Mondays, Wednesdays and Fridays, the U.S. men’s national goalball team can be found practicing at Turnstone, getting ready for its September trip to Rio De Janiero for the Paralympics.
While the trip to Rio is still a few months away, Thursday marks the start of the 2016 United States Association of Blind Athletes National Goalball Championships.
Seventeen teams from across the country will be in Fort Wayne for the tournament, said Kenna Davis, communications specialist at Turnstone, which is hosting the event. Teams will come from New Jersey, Michigan, California and Florida, among other states, Davis said.
Goalball is an international sport for athletes with visual impairments. The game is played with three players on each team. A ball weighing just under 3 pounds is thrown discus-style across the court. Davis described game play as similar to that of soccer and reverse dodgeball, in that players actively throw themselves in front of the ball to defend their goal.
Players are required to wear a blackout mask and the ball contains three bells that ring when the ball is thrown or rolled. The court itself has markings that allow the players to feel where they are on the court in relation to the goal.
"There’s probably about 150 to 200 players nationwide," Davis said. "It’s not a huge sport, but it is a Paralympic sport and the team training here is going to Rio in September to compete. The team is ranked third in the world."
Davis said Turnstone expects about 130 athletes and coaches for the tournament and about 300 to 500 people total, when factoring in relatives, friends and fans who may travel with the teams.

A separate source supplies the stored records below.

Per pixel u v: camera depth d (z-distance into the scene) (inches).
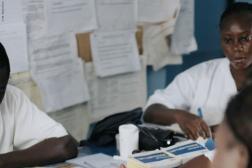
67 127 78.4
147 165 47.3
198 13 104.3
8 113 59.4
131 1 86.7
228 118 23.3
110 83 85.7
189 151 52.2
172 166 48.8
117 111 88.0
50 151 55.7
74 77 77.9
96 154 58.9
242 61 67.4
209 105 73.4
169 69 100.1
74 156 57.8
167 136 59.7
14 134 60.1
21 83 68.8
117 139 62.0
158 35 93.7
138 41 89.7
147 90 95.1
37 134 59.4
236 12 66.5
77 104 79.7
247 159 22.8
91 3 79.2
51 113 74.7
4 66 52.6
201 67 76.7
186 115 67.8
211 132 64.7
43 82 72.1
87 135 82.2
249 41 66.3
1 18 64.6
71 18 75.8
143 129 61.6
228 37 67.1
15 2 66.2
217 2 107.3
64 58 75.5
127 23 86.7
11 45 66.4
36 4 69.4
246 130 22.5
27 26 68.5
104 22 82.3
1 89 53.5
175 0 94.7
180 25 98.3
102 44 82.6
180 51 99.8
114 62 85.2
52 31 72.6
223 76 73.0
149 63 93.1
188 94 75.9
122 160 55.1
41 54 71.3
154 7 91.3
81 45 78.7
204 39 107.4
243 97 23.2
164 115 70.1
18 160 53.2
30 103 62.0
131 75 89.7
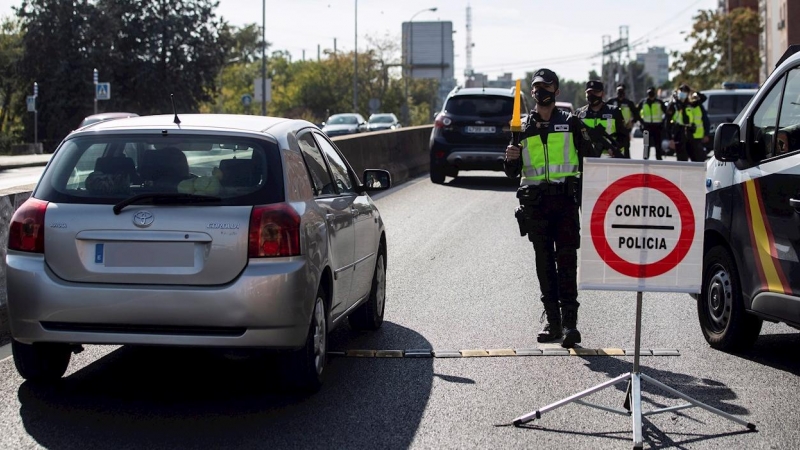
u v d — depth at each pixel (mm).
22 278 10469
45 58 105750
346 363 12562
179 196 10414
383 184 14383
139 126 11094
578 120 13484
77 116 106500
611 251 9922
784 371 12250
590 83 22203
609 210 9914
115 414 10328
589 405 10164
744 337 13016
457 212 29328
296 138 11750
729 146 12820
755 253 12367
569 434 9742
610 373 12086
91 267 10367
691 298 17078
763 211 12219
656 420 10227
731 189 12992
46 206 10609
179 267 10273
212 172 10688
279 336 10320
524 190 13484
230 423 10055
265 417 10266
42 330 10438
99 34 106000
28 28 105562
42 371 11180
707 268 13672
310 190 11461
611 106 22359
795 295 11586
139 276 10297
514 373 12078
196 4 111750
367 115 159250
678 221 9906
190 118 11711
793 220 11609
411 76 160875
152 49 108312
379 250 14664
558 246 13430
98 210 10453
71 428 9836
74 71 105312
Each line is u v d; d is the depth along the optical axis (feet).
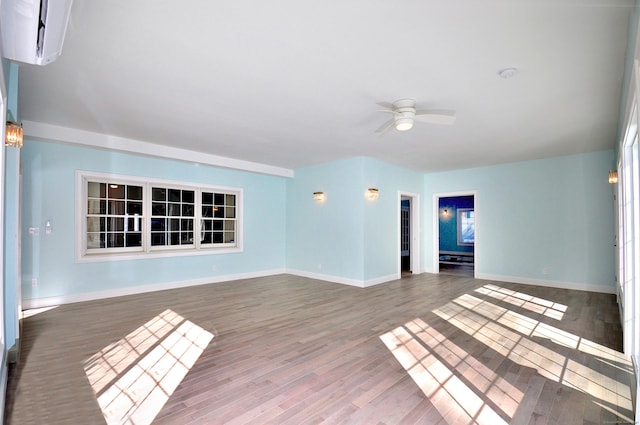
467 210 34.24
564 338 11.14
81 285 16.30
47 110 12.32
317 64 8.78
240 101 11.37
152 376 8.44
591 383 8.07
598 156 18.52
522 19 6.75
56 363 9.23
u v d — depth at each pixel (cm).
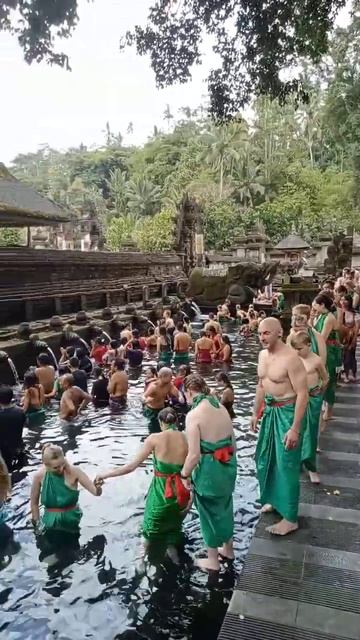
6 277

Overall, Fort Wayne will host about 150,000 visitors this summer as people from across the country arrive to compete and watch sports tournaments, including wresting and volleyball, as well as a host of youth and adaptive sports, said Dan O’Connell, CEO of Visit Fort Wayne.
In total, sports tournaments will generate about $30 million in tourism revenue throughout the summer, O’Connell said, making them an important contributor to the area economy.
"An emerging player in making that contribution is Turnstone," O’Connell said. "They’ve built a beautiful new $14 million field house, they have organized in the past things like power soccer and sled hockey."
The hope, O’Connell said, is to turn Fort Wayne into a destination for disability sports teams and competitions. As part of that effort, Turnstone is seeking designation as an official training site by the U.S. Olympic Committee. Part of that application, O’Connell said, is a site inspection that occurred during the June 17-19 Power Soccer National Championships.
Other steps have been taken to ensure the city is as accessible as possible to people with disabilities, including meetings with the local hotels for sensitivity programs, O’Connell said.
"It’s a point of community pride that we’re not just ADA accessible, but we’re well beyond that," O’Connell said. "Some communities are dog friendly, some communities are bicycle friendly – and Fort Wayne is. We hope to become known as disability friendly."